What Are Context Files?
Context files are documents that provide persistent background knowledge to agents. Unlike skills (which define behavior), context files supply facts — API specifications, coding standards, product requirements, runbooks, or any reference material an agent needs to give informed responses.
Context files are injected into the [knowledge] section of the system prompt every time an agent processes a request. This means the model always has access to the information without the user needing to paste it into every conversation.
Scopes
Context files are scoped to control who benefits from them:
Organization Scope
Available to all agents for all users. Use for company-wide knowledge:
- Security policies
- Compliance requirements
- Brand guidelines
- Architecture decision records
Team Scope
Available to agents when used by members of a specific team:
- Team-specific coding standards
- Service documentation
- Deployment procedures
- On-call runbooks
User Scope
Personal knowledge available only in your own sessions:
- Personal project notes
- Preferred frameworks and patterns
- Draft specifications you’re iterating on
Creating Context Files
In the UI
Settings → Context Files → Add Context File — choose scope, add a title, paste content, then save.
Business and Enterprise: for team-scoped files, assign the file to the correct team before saving.
Via the Admin Agent
Create an org-scoped context file called "API Design Standards":
Our REST APIs follow these conventions:
- Use plural nouns for resource endpoints (/users, /teams)

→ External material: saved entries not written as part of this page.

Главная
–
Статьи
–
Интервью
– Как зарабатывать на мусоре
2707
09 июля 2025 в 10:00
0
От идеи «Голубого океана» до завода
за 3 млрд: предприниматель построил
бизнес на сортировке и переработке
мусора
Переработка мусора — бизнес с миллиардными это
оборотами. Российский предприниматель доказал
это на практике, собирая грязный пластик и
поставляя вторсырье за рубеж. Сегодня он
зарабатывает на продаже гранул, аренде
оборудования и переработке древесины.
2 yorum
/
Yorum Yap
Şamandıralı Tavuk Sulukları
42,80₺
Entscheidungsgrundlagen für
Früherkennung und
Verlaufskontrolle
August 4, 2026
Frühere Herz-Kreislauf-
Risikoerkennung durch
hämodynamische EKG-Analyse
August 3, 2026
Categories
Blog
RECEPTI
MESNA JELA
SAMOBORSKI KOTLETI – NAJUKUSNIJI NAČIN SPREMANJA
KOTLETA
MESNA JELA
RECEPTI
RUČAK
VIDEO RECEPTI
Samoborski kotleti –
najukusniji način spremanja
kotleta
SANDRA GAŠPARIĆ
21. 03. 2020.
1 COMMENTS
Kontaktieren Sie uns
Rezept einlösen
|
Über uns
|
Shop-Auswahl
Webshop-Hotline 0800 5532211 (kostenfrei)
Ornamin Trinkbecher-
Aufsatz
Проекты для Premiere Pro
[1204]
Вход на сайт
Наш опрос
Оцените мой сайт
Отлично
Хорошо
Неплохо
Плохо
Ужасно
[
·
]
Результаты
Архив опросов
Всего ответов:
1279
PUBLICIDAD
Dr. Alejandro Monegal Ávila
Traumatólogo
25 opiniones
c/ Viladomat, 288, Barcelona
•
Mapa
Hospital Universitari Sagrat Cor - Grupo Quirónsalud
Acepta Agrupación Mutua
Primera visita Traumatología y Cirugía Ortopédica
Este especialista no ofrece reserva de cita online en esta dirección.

- Return 201 for successful resource creation
- Use camelCase for JSON field names
- Include pagination via cursor-based ?cursor= parameter
- All timestamps are ISO 8601 in UTC
- Error responses use {"error": {"code": "...", "message": "..."}} format
Managing Context Files
Go to Settings → Context Files to view, edit, rename, or delete existing files. Or ask the admin agent:
List all context files
Update the "API Design Standards" context file with this content: ...
How Agents Use Context Files
When an agent runs, Auxot includes that agent’s attached context files automatically. Keep files focused and task-specific so responses stay relevant.
For large docs, split one long file into smaller files by topic (for example: API standards, deployment runbook, incident policy).